Task => Convert the records below into a JSON list of strings with one string per line, omitting any blank lines.

--- Begin Materials provided ---

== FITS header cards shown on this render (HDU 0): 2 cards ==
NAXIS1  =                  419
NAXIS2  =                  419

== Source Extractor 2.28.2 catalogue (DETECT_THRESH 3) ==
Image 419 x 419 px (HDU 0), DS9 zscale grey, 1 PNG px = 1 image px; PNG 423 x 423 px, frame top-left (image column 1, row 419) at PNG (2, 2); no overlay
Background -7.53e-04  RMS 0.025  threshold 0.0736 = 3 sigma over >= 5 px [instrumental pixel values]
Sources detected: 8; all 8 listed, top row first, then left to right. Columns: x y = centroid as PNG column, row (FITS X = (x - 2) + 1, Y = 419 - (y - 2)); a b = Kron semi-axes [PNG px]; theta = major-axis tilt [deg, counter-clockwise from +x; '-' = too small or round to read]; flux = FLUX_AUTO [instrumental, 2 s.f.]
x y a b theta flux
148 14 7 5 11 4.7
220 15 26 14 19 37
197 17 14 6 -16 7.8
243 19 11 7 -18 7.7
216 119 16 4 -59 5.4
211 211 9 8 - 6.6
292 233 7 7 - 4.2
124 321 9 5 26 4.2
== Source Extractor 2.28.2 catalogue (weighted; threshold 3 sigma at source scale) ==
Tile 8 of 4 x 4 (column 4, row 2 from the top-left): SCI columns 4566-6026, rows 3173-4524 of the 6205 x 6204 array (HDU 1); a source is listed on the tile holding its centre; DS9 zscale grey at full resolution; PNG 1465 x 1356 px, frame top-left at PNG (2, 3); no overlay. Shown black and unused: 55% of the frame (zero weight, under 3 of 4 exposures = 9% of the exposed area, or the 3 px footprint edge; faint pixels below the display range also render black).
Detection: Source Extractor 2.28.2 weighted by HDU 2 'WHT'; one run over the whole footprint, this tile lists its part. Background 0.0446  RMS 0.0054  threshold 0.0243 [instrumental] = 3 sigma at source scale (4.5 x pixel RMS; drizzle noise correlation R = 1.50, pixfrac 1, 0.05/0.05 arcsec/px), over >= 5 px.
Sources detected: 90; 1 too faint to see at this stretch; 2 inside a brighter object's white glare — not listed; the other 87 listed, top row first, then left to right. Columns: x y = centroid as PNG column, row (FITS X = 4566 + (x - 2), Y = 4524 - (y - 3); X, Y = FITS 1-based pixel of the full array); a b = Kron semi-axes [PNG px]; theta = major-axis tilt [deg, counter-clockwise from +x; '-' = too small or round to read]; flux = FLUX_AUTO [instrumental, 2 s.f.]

--- End Materials provided ---

Solution below =>
[
  "== FITS header cards shown on this render (HDU 0): 2 cards ==",
  "NAXIS1  =                  419",
  "NAXIS2  =                  419",
  "== Source Extractor 2.28.2 catalogue (DETECT_THRESH 3) ==",
  "Image 419 x 419 px (HDU 0), DS9 zscale grey, 1 PNG px = 1 image px; PNG 423 x 423 px, frame top-left (image column 1, row 419) at PNG (2, 2); no overlay",
  "Background -7.53e-04  RMS 0.025  threshold 0.0736 = 3 sigma over >= 5 px [instrumental pixel values]",
  "Sources detected: 8; all 8 listed, top row first, then left to right. Columns: x y = centroid as PNG column, row (FITS X = (x - 2) + 1, Y = 419 - (y - 2)); a b = Kron semi-axes [PNG px]; theta = major-axis tilt [deg, counter-clockwise from +x; '-' = too small or round to read]; flux = FLUX_AUTO [instrumental, 2 s.f.]",
  "x y a b theta flux",
  "148 14 7 5 11 4.7",
  "220 15 26 14 19 37",
  "197 17 14 6 -16 7.8",
  "243 19 11 7 -18 7.7",
  "216 119 16 4 -59 5.4",
  "211 211 9 8 - 6.6",
  "292 233 7 7 - 4.2",
  "124 321 9 5 26 4.2",
  "== Source Extractor 2.28.2 catalogue (weighted; threshold 3 sigma at source scale) ==",
  "Tile 8 of 4 x 4 (column 4, row 2 from the top-left): SCI columns 4566-6026, rows 3173-4524 of the 6205 x 6204 array (HDU 1); a source is listed on the tile holding its centre; DS9 zscale grey at full resolution; PNG 1465 x 1356 px, frame top-left at PNG (2, 3); no overlay. Shown black and unused: 55% of the frame (zero weight, under 3 of 4 exposures = 9% of the exposed area, or the 3 px footprint edge; faint pixels below the display range also render black).",
  "Detection: Source Extractor 2.28.2 weighted by HDU 2 'WHT'; one run over the whole footprint, this tile lists its part. Background 0.0446  RMS 0.0054  threshold 0.0243 [instrumental] = 3 sigma at source scale (4.5 x pixel RMS; drizzle noise correlation R = 1.50, pixfrac 1, 0.05/0.05 arcsec/px), over >= 5 px.",
  "Sources detected: 90; 1 too faint to see at this stretch; 2 inside a brighter object's white glare — not listed; the other 87 listed, top row first, then left to right. Columns: x y = centroid as PNG column, row (FITS X = 4566 + (x - 2), Y = 4524 - (y - 3); X, Y = FITS 1-based pixel of the full array); a b = Kron semi-axes [PNG px]; theta = major-axis tilt [deg, counter-clockwise from +x; '-' = too small or round to read]; flux = FLUX_AUTO [instrumental, 2 s.f.]"
]